WHAT IS EXPECTED:
Reproduce the lines below verbatim, leaving out the pictures.

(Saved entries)

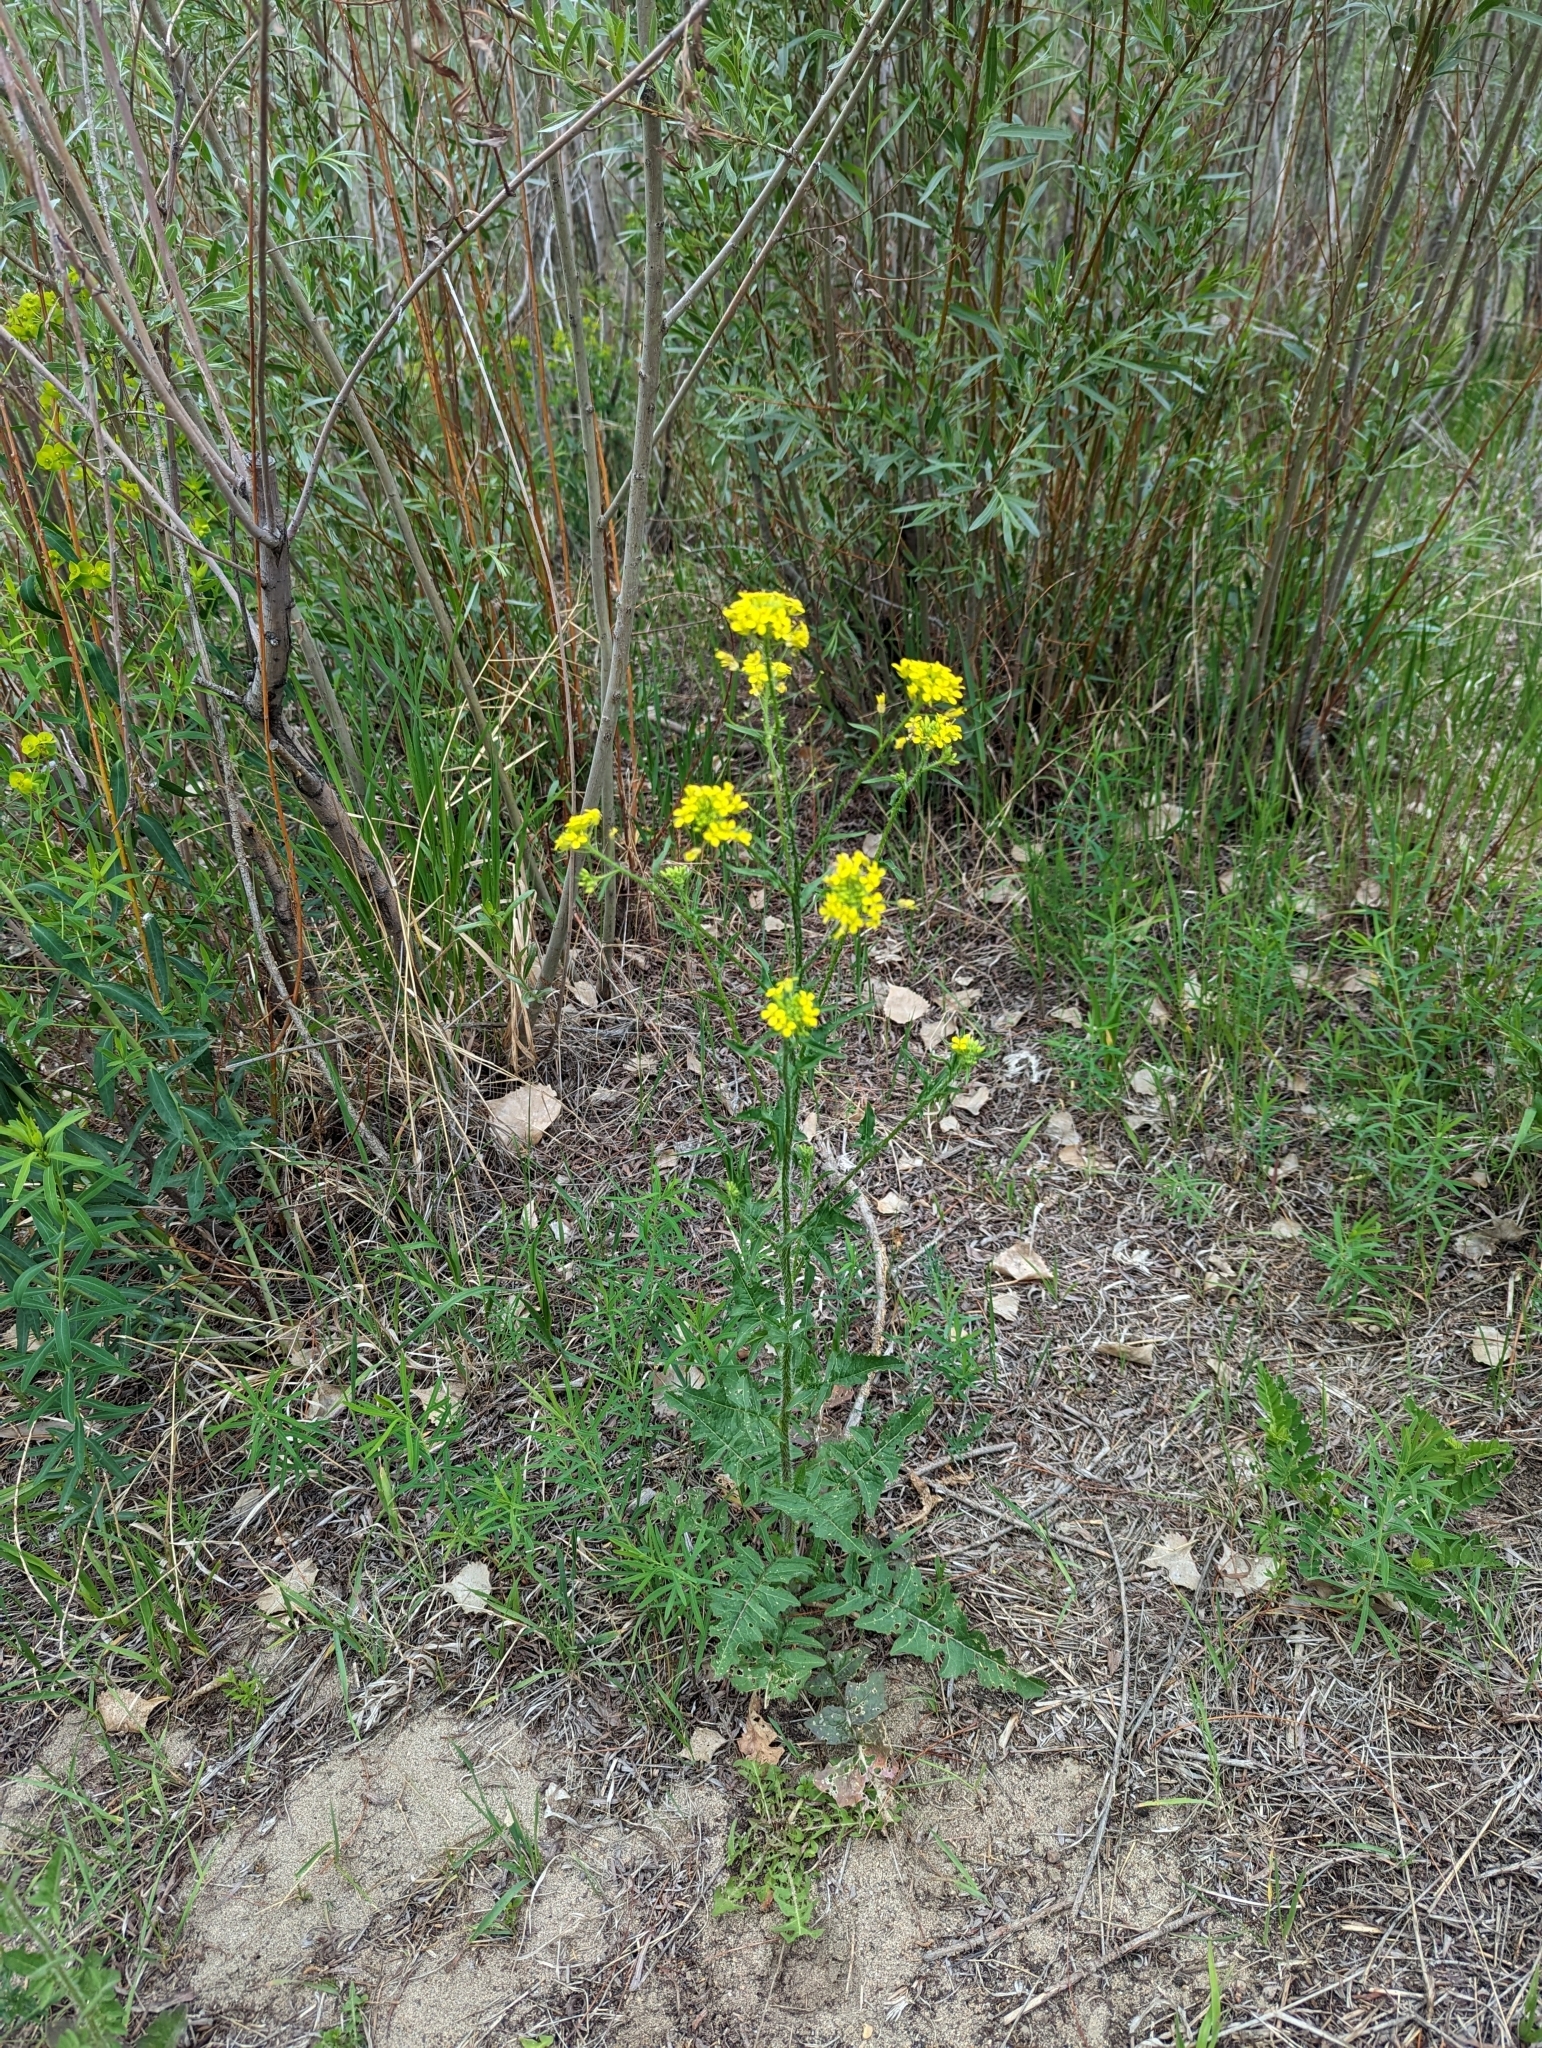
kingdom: Plantae
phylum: Tracheophyta
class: Magnoliopsida
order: Brassicales
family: Brassicaceae
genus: Sisymbrium
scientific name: Sisymbrium loeselii
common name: False london-rocket
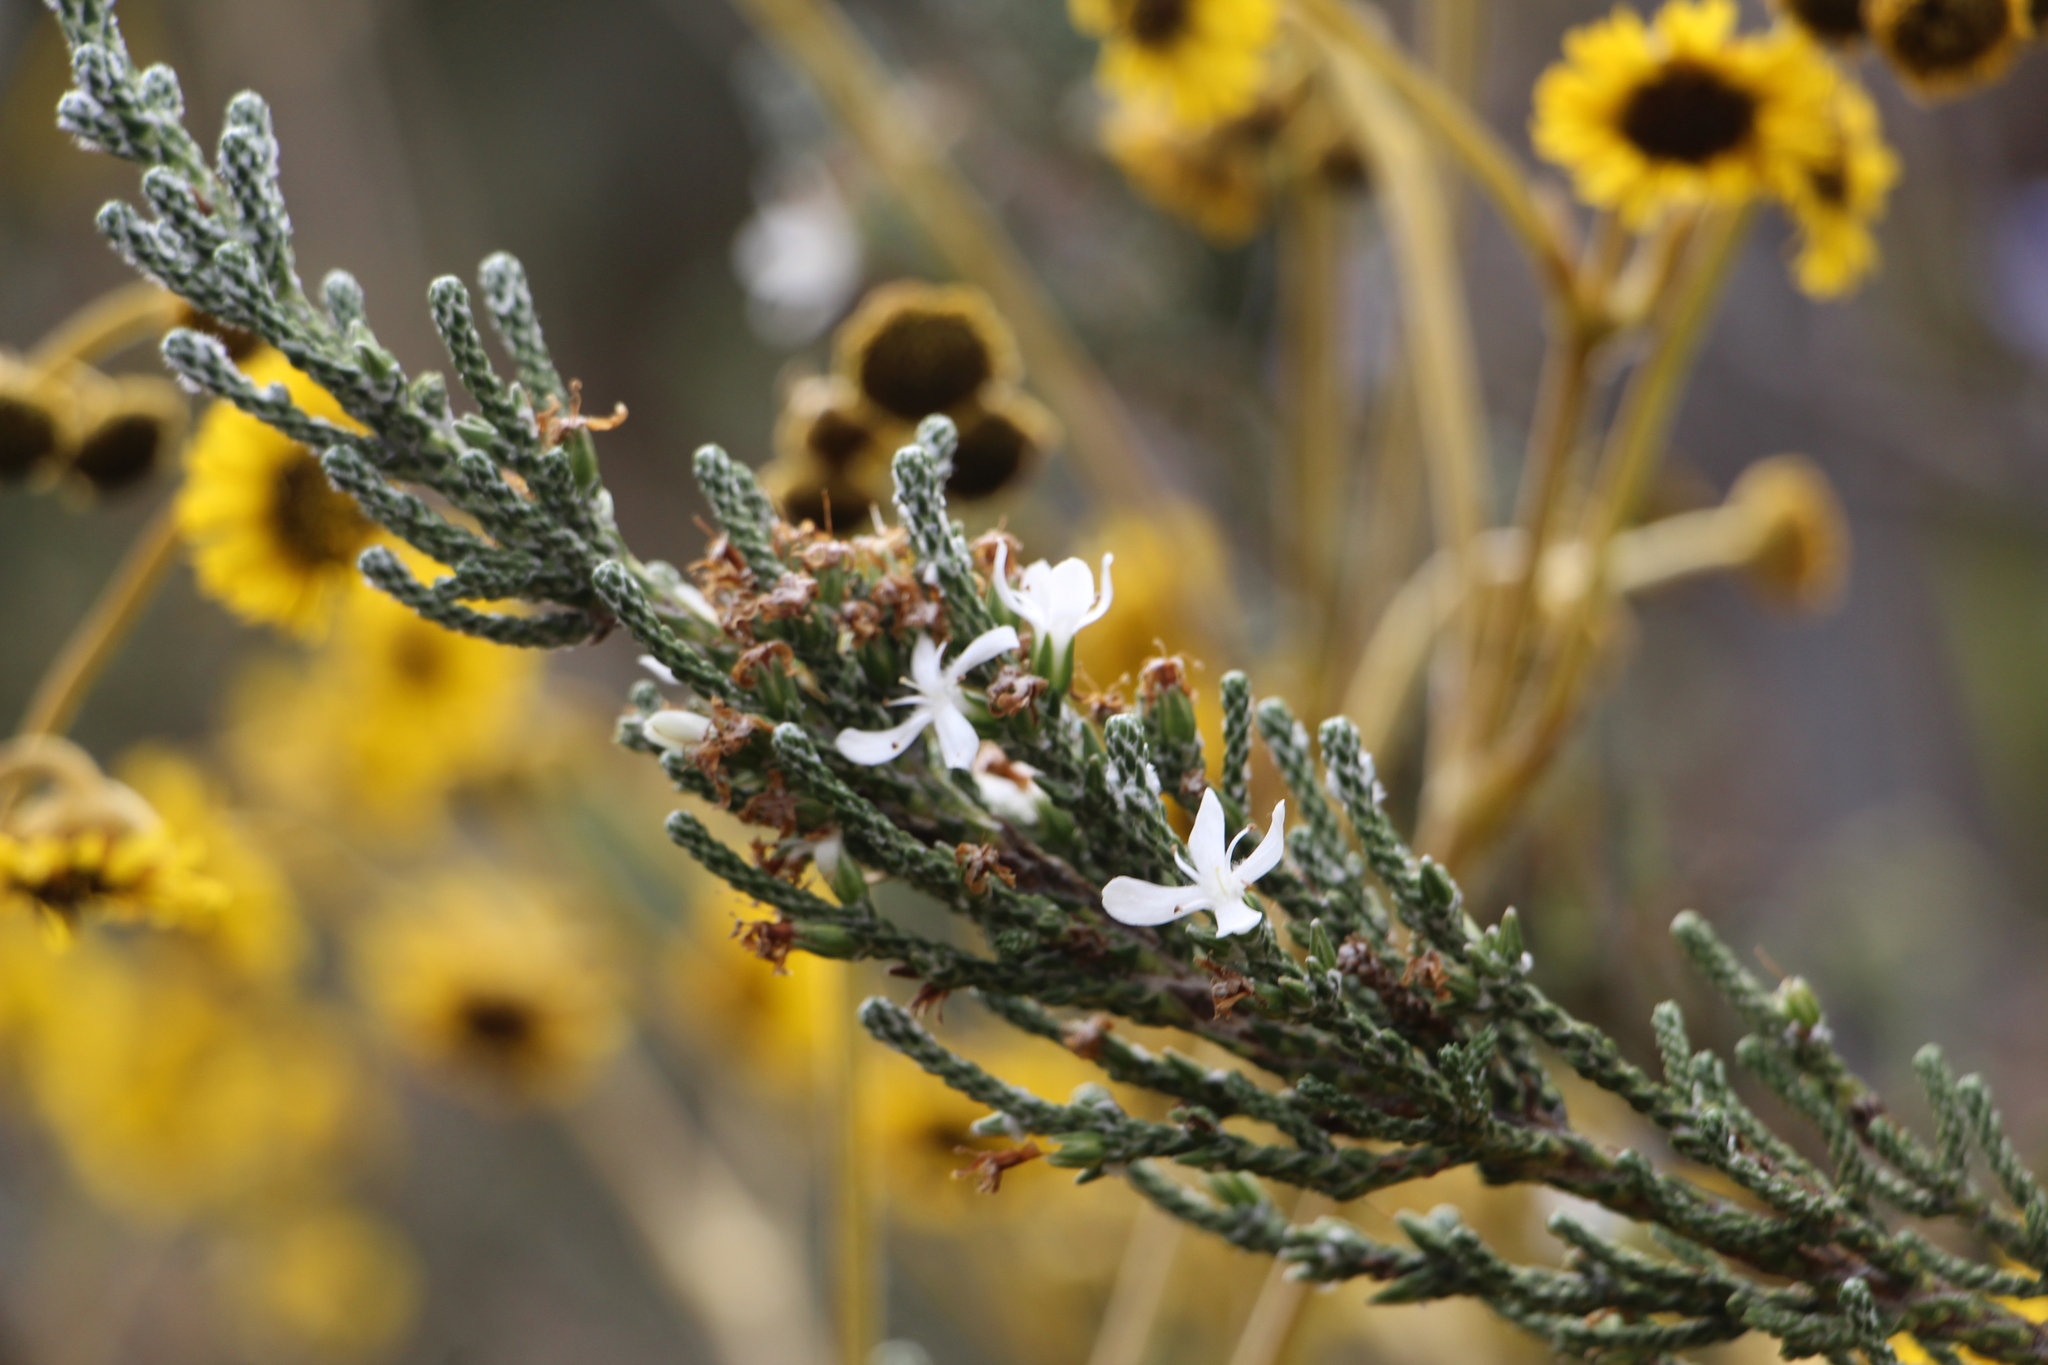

SOLUTION FOR THIS EXERCISE:
kingdom: Plantae
phylum: Tracheophyta
class: Magnoliopsida
order: Brassicales
family: Brassicaceae
genus: Sisymbrium
scientific name: Sisymbrium loeselii
common name: False london-rocket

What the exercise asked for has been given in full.